» EXTRACTED RECORDS:
|---|
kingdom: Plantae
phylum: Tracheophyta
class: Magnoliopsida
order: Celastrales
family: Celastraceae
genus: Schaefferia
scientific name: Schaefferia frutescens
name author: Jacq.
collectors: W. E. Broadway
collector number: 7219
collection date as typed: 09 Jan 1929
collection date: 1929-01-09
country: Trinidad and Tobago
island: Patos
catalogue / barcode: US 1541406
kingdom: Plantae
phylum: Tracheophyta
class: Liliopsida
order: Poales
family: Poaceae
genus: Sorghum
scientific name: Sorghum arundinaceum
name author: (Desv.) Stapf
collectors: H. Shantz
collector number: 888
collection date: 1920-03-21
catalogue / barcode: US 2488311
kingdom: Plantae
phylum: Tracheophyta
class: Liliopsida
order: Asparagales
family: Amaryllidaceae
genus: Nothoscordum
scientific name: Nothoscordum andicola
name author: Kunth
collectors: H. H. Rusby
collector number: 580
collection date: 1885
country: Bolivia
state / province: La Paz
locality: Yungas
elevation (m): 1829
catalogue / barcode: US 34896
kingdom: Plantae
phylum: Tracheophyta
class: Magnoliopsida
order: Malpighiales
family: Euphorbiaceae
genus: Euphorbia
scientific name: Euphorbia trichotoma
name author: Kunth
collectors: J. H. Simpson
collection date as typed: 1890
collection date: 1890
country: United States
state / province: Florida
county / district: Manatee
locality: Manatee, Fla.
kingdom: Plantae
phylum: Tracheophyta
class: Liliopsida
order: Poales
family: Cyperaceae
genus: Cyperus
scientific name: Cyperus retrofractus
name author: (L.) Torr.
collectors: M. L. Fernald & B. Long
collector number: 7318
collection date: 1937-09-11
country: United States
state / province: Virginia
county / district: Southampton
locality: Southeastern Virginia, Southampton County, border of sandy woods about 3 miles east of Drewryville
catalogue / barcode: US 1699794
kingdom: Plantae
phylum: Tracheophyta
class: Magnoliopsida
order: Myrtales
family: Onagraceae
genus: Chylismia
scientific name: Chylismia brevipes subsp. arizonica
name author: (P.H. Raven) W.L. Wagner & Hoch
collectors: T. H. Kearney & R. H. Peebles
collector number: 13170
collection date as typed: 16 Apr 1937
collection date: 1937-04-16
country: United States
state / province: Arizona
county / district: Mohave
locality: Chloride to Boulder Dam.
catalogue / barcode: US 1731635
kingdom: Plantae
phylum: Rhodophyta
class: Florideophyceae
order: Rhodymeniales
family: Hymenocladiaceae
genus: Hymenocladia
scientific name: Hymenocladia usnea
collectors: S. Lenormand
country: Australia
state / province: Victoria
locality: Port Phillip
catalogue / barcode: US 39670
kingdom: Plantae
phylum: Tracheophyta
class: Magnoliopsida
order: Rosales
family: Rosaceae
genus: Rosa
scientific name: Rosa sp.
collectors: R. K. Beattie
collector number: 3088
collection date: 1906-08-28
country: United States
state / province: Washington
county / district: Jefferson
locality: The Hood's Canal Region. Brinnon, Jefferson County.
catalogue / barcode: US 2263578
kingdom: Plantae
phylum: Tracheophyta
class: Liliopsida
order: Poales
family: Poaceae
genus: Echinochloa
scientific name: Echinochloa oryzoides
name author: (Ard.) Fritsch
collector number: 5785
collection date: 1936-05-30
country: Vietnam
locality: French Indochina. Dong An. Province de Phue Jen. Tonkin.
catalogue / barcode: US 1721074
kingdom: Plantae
|---|
» GOAL:
Put the lines of all the entries above into a Markdown table with the columns "Row" and "Line", numbering each row and leaving out any blank lines.

» SOLUTION TO THIS EXERCISE:
| Row | Line |
|---|---|
| 1 | kingdom: Plantae |
| 2 | phylum: Tracheophyta |
| 3 | class: Magnoliopsida |
| 4 | order: Celastrales |
| 5 | family: Celastraceae |
| 6 | genus: Schaefferia |
| 7 | scientific name: Schaefferia frutescens |
| 8 | name author: Jacq. |
| 9 | collectors: W. E. Broadway |
| 10 | collector number: 7219 |
| 11 | collection date as typed: 09 Jan 1929 |
| 12 | collection date: 1929-01-09 |
| 13 | country: Trinidad and Tobago |
| 14 | island: Patos |
| 15 | catalogue / barcode: US 1541406 |
| 16 | kingdom: Plantae |
| 17 | phylum: Tracheophyta |
| 18 | class: Liliopsida |
| 19 | order: Poales |
| 20 | family: Poaceae |
| 21 | genus: Sorghum |
| 22 | scientific name: Sorghum arundinaceum |
| 23 | name author: (Desv.) Stapf |
| 24 | collectors: H. Shantz |
| 25 | collector number: 888 |
| 26 | collection date: 1920-03-21 |
| 27 | catalogue / barcode: US 2488311 |
| 28 | kingdom: Plantae |
| 29 | phylum: Tracheophyta |
| 30 | class: Liliopsida |
| 31 | order: Asparagales |
| 32 | family: Amaryllidaceae |
| 33 | genus: Nothoscordum |
| 34 | scientific name: Nothoscordum andicola |
| 35 | name author: Kunth |
| 36 | collectors: H. H. Rusby |
| 37 | collector number: 580 |
| 38 | collection date: 1885 |
| 39 | country: Bolivia |
| 40 | state / province: La Paz |
| 41 | locality: Yungas |
| 42 | elevation (m): 1829 |
| 43 | catalogue / barcode: US 34896 |
| 44 | kingdom: Plantae |
| 45 | phylum: Tracheophyta |
| 46 | class: Magnoliopsida |
| 47 | order: Malpighiales |
| 48 | family: Euphorbiaceae |
| 49 | genus: Euphorbia |
| 50 | scientific name: Euphorbia trichotoma |
| 51 | name author: Kunth |
| 52 | collectors: J. H. Simpson |
| 53 | collection date as typed: 1890 |
| 54 | collection date: 1890 |
| 55 | country: United States |
| 56 | state / province: Florida |
| 57 | county / district: Manatee |
| 58 | locality: Manatee, Fla. |
| 59 | kingdom: Plantae |
| 60 | phylum: Tracheophyta |
| 61 | class: Liliopsida |
| 62 | order: Poales |
| 63 | family: Cyperaceae |
| 64 | genus: Cyperus |
| 65 | scientific name: Cyperus retrofractus |
| 66 | name author: (L.) Torr. |
| 67 | collectors: M. L. Fernald & B. Long |
| 68 | collector number: 7318 |
| 69 | collection date: 1937-09-11 |
| 70 | country: United States |
| 71 | state / province: Virginia |
| 72 | county / district: Southampton |
| 73 | locality: Southeastern Virginia, Southampton County, border of sandy woods about 3 miles east of Drewryville |
| 74 | catalogue / barcode: US 1699794 |
| 75 | kingdom: Plantae |
| 76 | phylum: Tracheophyta |
| 77 | class: Magnoliopsida |
| 78 | order: Myrtales |
| 79 | family: Onagraceae |
| 80 | genus: Chylismia |
| 81 | scientific name: Chylismia brevipes subsp. arizonica |
| 82 | name author: (P.H. Raven) W.L. Wagner & Hoch |
| 83 | collectors: T. H. Kearney & R. H. Peebles |
| 84 | collector number: 13170 |
| 85 | collection date as typed: 16 Apr 1937 |
| 86 | collection date: 1937-04-16 |
| 87 | country: United States |
| 88 | state / province: Arizona |
| 89 | county / district: Mohave |
| 90 | locality: Chloride to Boulder Dam. |
| 91 | catalogue / barcode: US 1731635 |
| 92 | kingdom: Plantae |
| 93 | phylum: Rhodophyta |
| 94 | class: Florideophyceae |
| 95 | order: Rhodymeniales |
| 96 | family: Hymenocladiaceae |
| 97 | genus: Hymenocladia |
| 98 | scientific name: Hymenocladia usnea |
| 99 | collectors: S. Lenormand |
| 100 | country: Australia |
| 101 | state / province: Victoria |
| 102 | locality: Port Phillip |
| 103 | catalogue / barcode: US 39670 |
| 104 | kingdom: Plantae |
| 105 | phylum: Tracheophyta |
| 106 | class: Magnoliopsida |
| 107 | order: Rosales |
| 108 | family: Rosaceae |
| 109 | genus: Rosa |
| 110 | scientific name: Rosa sp. |
| 111 | collectors: R. K. Beattie |
| 112 | collector number: 3088 |
| 113 | collection date: 1906-08-28 |
| 114 | country: United States |
| 115 | state / province: Washington |
| 116 | county / district: Jefferson |
| 117 | locality: The Hood's Canal Region. Brinnon, Jefferson County. |
| 118 | catalogue / barcode: US 2263578 |
| 119 | kingdom: Plantae |
| 120 | phylum: Tracheophyta |
| 121 | class: Liliopsida |
| 122 | order: Poales |
| 123 | family: Poaceae |
| 124 | genus: Echinochloa |
| 125 | scientific name: Echinochloa oryzoides |
| 126 | name author: (Ard.) Fritsch |
| 127 | collector number: 5785 |
| 128 | collection date: 1936-05-30 |
| 129 | country: Vietnam |
| 130 | locality: French Indochina. Dong An. Province de Phue Jen. Tonkin. |
| 131 | catalogue / barcode: US 1721074 |
| 132 | kingdom: Plantae |